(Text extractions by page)
........

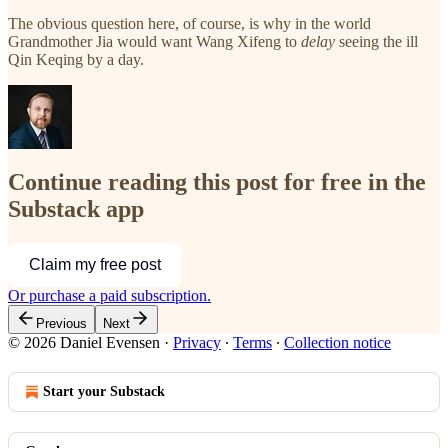
The obvious question here, of course, is why in the world
Grandmother Jia would want Wang Xifeng to
delay
seeing the ill
Qin Keqing by a day.
Continue reading this post for free in the
Substack app
Claim my free post
Or purchase a paid subscription.
Previous
Next
© 2026 Daniel Evensen
·
Privacy
∙
Terms
∙
Collection notice
Start your Substack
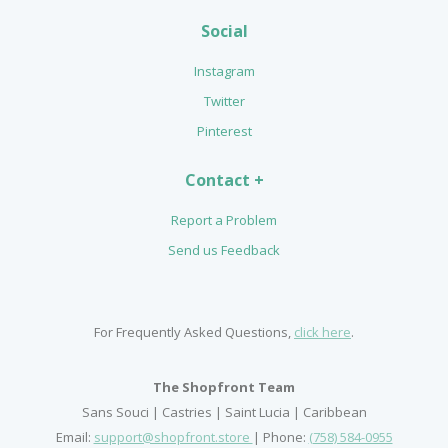
Social
Instagram
Twitter
Pinterest
Contact +
Report a Problem
Send us Feedback
For Frequently Asked Questions,
click here
.
The Shopfront Team
Sans Souci | Castries | Saint Lucia | Caribbean
Email:
support@shopfront.store
| Phone:
(758) 584-0955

........

■ Your assignment ■
How many lines in the material above contain the string "post"? Case counts. Reply with the number alone.

■ Exercise output ■
2